David Radler, the former COO and deputy chairman of media company Hollinger International Inc., has agreed to pay US$28.7 million to settle fraud charges, the U.S. Securities and Exchange Commission said Friday.

Under the terms of the settlement, Radler agreed to pay US$23.7 million in disgorgement and US$5 million in civil penalties. He was also barred from serving as an officer or director of a public company, the SEC said.

Radler was also enjoined from violations of the antifraud, proxy, books and records, reporting, and internal control provisions of the federal securities laws.

He agreed to the settlement without admitting or denying the charges.

Linda Chatman Thomsen, director of the SEC’s Division of Enforcement, said, “Radler and others misappropriated millions of dollars from Hollinger International and made numerous misstatements to shareholders as part of their scheme. The tough sanctions in this settlement, including one of the largest civil penalties in recent years against an individual wrongdoer, reflect our resolve to act forcefully against corporate officers who perpetrate fraud against those whom they were supposed to serve, the shareholders of the company.”

The director of the SEC’s Midwest Regional Office, Merri Jo Gillette, said: “Officers who steal from the company coffers have no place in the boardroom. In this case, Radler participated in a scheme to divert millions for his own benefit at the expense of public shareholders.”

On Nov. 15, 2004, the SEC filed its action against Radler, Conrad Black, Hollinger International’s former chairman and CEO, and Hollinger, Inc., Hollinger International’s controlling shareholder, alleging that from approximately 1999 through 2003, the defendants engaged in a fraudulent and deceptive scheme to divert cash and assets from Hollinger International, Inc., through a series of related party transactions.

The SEC’s complaint alleged, among other things, that Black and Radler diverted to themselves, other corporate insiders and Hollinger, Inc. approximately $85 million of the proceeds from Hollinger International’s sale of newspaper publications through purported “non-competition” payments.

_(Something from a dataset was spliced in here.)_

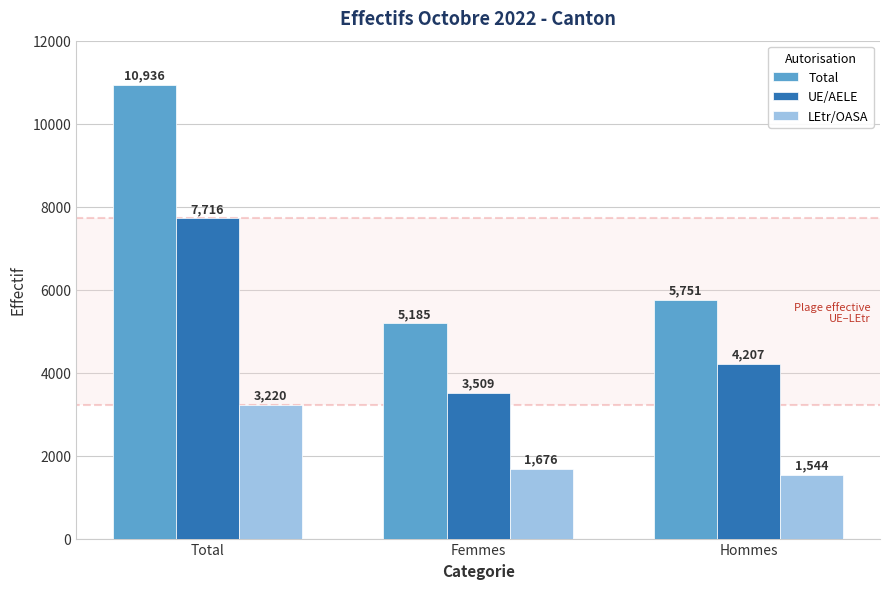

Reading left to right, list all the values displayed in this chart.

Total: 10936	5185	5751
UE/AELE: 7716	3509	4207
LEtr/OASA: 3220	1676	1544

The complaint also alleged that Black and Radler orchestrated the sale of certain of Hollinger International’s newspaper publications at below-market prices to another privately-held company owned and controlled by Black and Radler, including the sale of one publication for US$1. The complaint further alleged that in order to perpetrate their fraudulent scheme, Black and Radler misled Hollinger International’s Audit Committee and Board of Directors concerning the related party transactions and also misrepresented and omitted to state material facts regarding these transactions in Hollinger International’s filings with the Commission and during shareholder meetings.

The SEC acknowledged the assistance of the Ontario Securities Commission.

The SEC’s civil action is separate from the criminal proceeding now taking place in Chicago, where Radler has pleaded guilty and is co-operating in the prosecution of Black and three other former Hollinger International Inc. executives.